What to do >>
Exact copy, pictures excluded: write out every line below.

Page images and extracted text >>
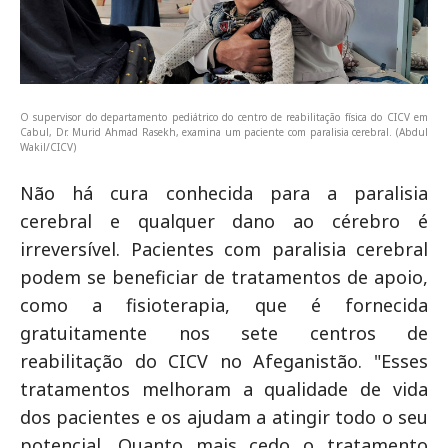
O supervisor do departamento pediátrico do centro de reabilitação física do CICV em
Cabul, Dr. Murid Ahmad Rasekh, examina um paciente com paralisia cerebral. (Abdul
Wakil/CICV)
Não há cura conhecida para a paralisia
cerebral e qualquer dano ao cérebro é
irreversível. Pacientes com paralisia cerebral
podem se beneficiar de tratamentos de apoio,
como a fisioterapia, que é fornecida
gratuitamente nos sete centros de
reabilitação do CICV no Afeganistão. "Esses
tratamentos melhoram a qualidade de vida
dos pacientes e os ajudam a atingir todo o seu
potencial. Quanto mais cedo o tratamento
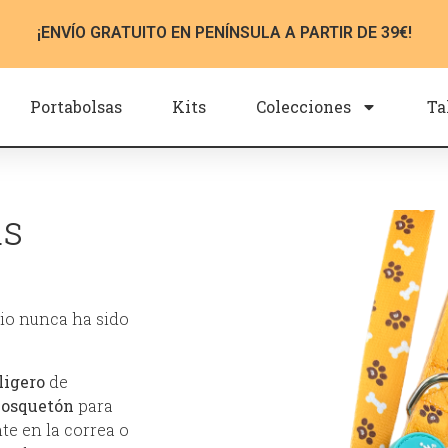
¡ENVÍO GRATUITO EN PENÍNSULA A PARTIR DE 39€!
Portabolsas
Kits
Colecciones
Ta
as
pio nunca ha sido
ligero
de
osquetón
para
te en la correa o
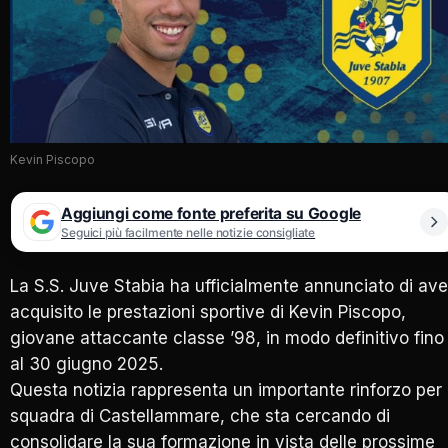
Kevin Piscopo
Aggiungi come fonte preferita su Google
Seguici più facilmente nelle notizie consigliate
La S.S. Juve Stabia ha ufficialmente annunciato di ave
acquisito le prestazioni sportive di Kevin Piscopo,
giovane attaccante classe ’98, in modo definitivo fino
al 30 giugno 2025.
Questa notizia rappresenta un importante rinforzo per 
squadra di Castellammare, che sta cercando di
consolidare la sua formazione in vista delle prossime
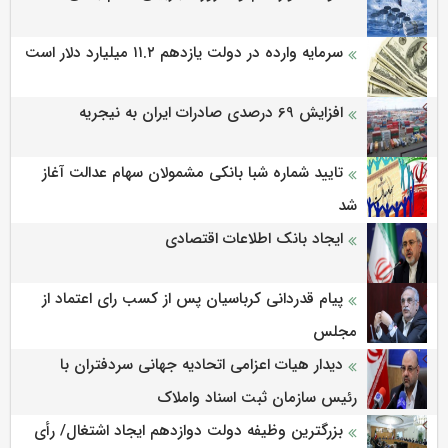
سرمایه وارده در دولت یازدهم ۱۱.۲ میلیارد دلار است
افزایش 69 درصدی صادرات ایران به نیجریه
تایید شماره شبا بانکی مشمولان سهام عدالت آغاز
شد
ایجاد بانک اطلاعات اقتصادی
پیام قدردانی کرباسیان پس از کسب رای اعتماد از
مجلس
دیدار هیات اعزامی اتحادیه جهانی سردفتران با
رئیس سازمان ثبت اسناد واملاک
بزرگترین وظیفه دولت دوازدهم ایجاد اشتغال/ رأی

Task solution >>
O supervisor do departamento pediátrico do centro de reabilitação física do CICV em
Cabul, Dr. Murid Ahmad Rasekh, examina um paciente com paralisia cerebral. (Abdul
Wakil/CICV)
Não há cura conhecida para a paralisia
cerebral e qualquer dano ao cérebro é
irreversível. Pacientes com paralisia cerebral
podem se beneficiar de tratamentos de apoio,
como a fisioterapia, que é fornecida
gratuitamente nos sete centros de
reabilitação do CICV no Afeganistão. "Esses
tratamentos melhoram a qualidade de vida
dos pacientes e os ajudam a atingir todo o seu
potencial. Quanto mais cedo o tratamento
¡ENVÍO GRATUITO EN PENÍNSULA A PARTIR DE 39€!
Portabolsas
Kits
Colecciones
Ta
as
pio nunca ha sido
ligero
de
osquetón
para
te en la correa o
Kevin Piscopo
Aggiungi come fonte preferita su Google
Seguici più facilmente nelle notizie consigliate
La S.S. Juve Stabia ha ufficialmente annunciato di ave
acquisito le prestazioni sportive di Kevin Piscopo,
giovane attaccante classe ’98, in modo definitivo fino
al 30 giugno 2025.
Questa notizia rappresenta un importante rinforzo per 
squadra di Castellammare, che sta cercando di
consolidare la sua formazione in vista delle prossime
سرمایه وارده در دولت یازدهم ۱۱.۲ میلیارد دلار است
افزایش 69 درصدی صادرات ایران به نیجریه
تایید شماره شبا بانکی مشمولان سهام عدالت آغاز
شد
ایجاد بانک اطلاعات اقتصادی
پیام قدردانی کرباسیان پس از کسب رای اعتماد از
مجلس
دیدار هیات اعزامی اتحادیه جهانی سردفتران با
رئیس سازمان ثبت اسناد واملاک
بزرگترین وظیفه دولت دوازدهم ایجاد اشتغال/ رأی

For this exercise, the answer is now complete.